23 October 2016

How to Leave the Jehovah's Witnesses, No. 4: How to Deal with Witness Parents

One of the harder aspects of trying to leave the Witnesses is the fact that this religion dictates how families deal with each other, and the crucial thing is that it has a shunning rule: anyone who decides to leave the religion is ostracized not only by other members, but also by the members of their own family. In my personal experience, I haven't had a working relationship with my parents for years now, primarily for this reason. And if you're an adolescent, living within your parents' household, and your parents are forcing you to perform religious activities, so that you would be a Witness, you have a tough time. This article will try to give pointers on how to improve your situation.

If you have Witness parents, there's a high chance that you as a child would be forced to attend meetings, go out in field service, and slowly work your way toward baptism, so that you would be a full-pledged member of the religion. And that is the delicate part. Because once you get baptized, and later on if you opt to leave, then your whole family would then be instructed to shun you.

The funny thing is that the Witnesses make a big deal about Catholicism's infant baptism practices, saying that Catholicism is a false religion because they practice infant baptism. They make a big deal criticizing this practice, yet come to think of it, the Witnesses are practically the same. They might not baptize infants, yet they baptize children, pre-teens, and adolescents, who really are not mature enough to decide whether they want to devote the rest of their life to this organization, to this cult. And believe me, there is a strong push and pressure to be baptized early.
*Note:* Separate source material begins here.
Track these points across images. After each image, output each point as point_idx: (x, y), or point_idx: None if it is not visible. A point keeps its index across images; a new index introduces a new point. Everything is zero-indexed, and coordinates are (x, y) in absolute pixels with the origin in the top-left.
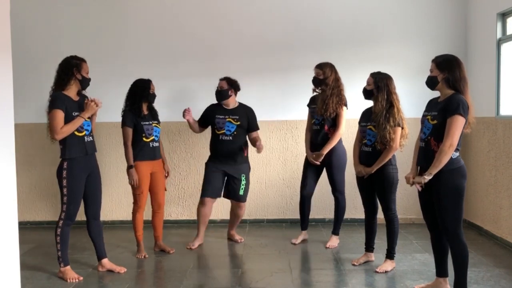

I got baptized somewhere around when I was 14 or 15, I don't remember exactly anymore. Looking back, I did it, not because I wanted to dedicate my life to a God, but because it was plain obvious that doing so would please my parents, and as a child, you want to please your parents, right?

Anyway, that was the beginning. Years later, I schemed how to get out. But as a dependent, I was relying on my parents for support. And this is an environment where you constantly hear your father saying that as long as you are under his roof, you should obey his rules, including rules about religion. So if he tells you to go to the Kingdom Hall, you better obey. And if you don't want to obey, you can of course leave the house and hit the streets.

So the question is, how do you avoid being homeless?

If you are not yet financially independent, try to do the minimum possible, without actually committing to baptism. I know it is hard to fake things, and it makes you sick inside, but sometimes it needs to happen to have a roof to sleep under. As long as you aren't baptized, the organization won't tell your parents to shun you. Try to use some delay tactics as much as you can. The Witnesses in theory don't want to force people to get baptized, so stall for time. Tell the elders that you're still trying to make a decision, and remind them if needed that this decision is yours alone to make. You set the time, not the elders, nor your parents.

While you're stalling, try and get some skills that would make you employable. You'll need it later. Can you go to college? Try as hard as you can. Get an education. The Witnesses discourage getting a college degree, but truth be told, having one is an advantage, if you want to survive in this world. If your parents are providing support for your education, try not to antagonize them until you finish your education. Grab every opportunity to have a skill set, something that you could later use to gain employment. Because seriously, you don't want to simply be hopping into one blue-collar window-cleaning job after another, which is pretty much the option that is available for Witnesses, given their stand against secular education.

If you went through adolescence and into adulthood without getting baptized, congratulations. If you on the other hand got baptized, then things are trickier.

Perhaps the thing I would emphasize here is to prepare covertly as much as possible, because shunning is immediate. It's like a switch that suddenly activates inside robotic brains. After all, cult members do not think, they let other bodies think for them, in this case, the 7 men that comprise the Governing Body. And once you are disfellowshipped, or disassociated, they would shun you. So build your support group as covertly as possible, and leave as smoothly as you can.

There are information sources and other sources for help for people who suddenly find themselves homeless, click here for more information.

In any case, leaving is tough, but you are not alone. Many others have successfully left, and discovered that there is a life after the Witnesses, and the world is not a scary place. Of course, feel free to contact me for more detailed information, in case you're contemplating on leaving.


  1. I just can't imagine how isolating and scary it must feel for young adults and teens who are leaving the cult. True brainwashing... and then you're left dealing with the real world on your own.

    1. Zhu,

      It is isolating and scary, definitely. That's the sad part, cult members think it's a loving provision to be part of this high-level control organization, which makes it very hard to leave, and yet staying inside is also not a palatable idea.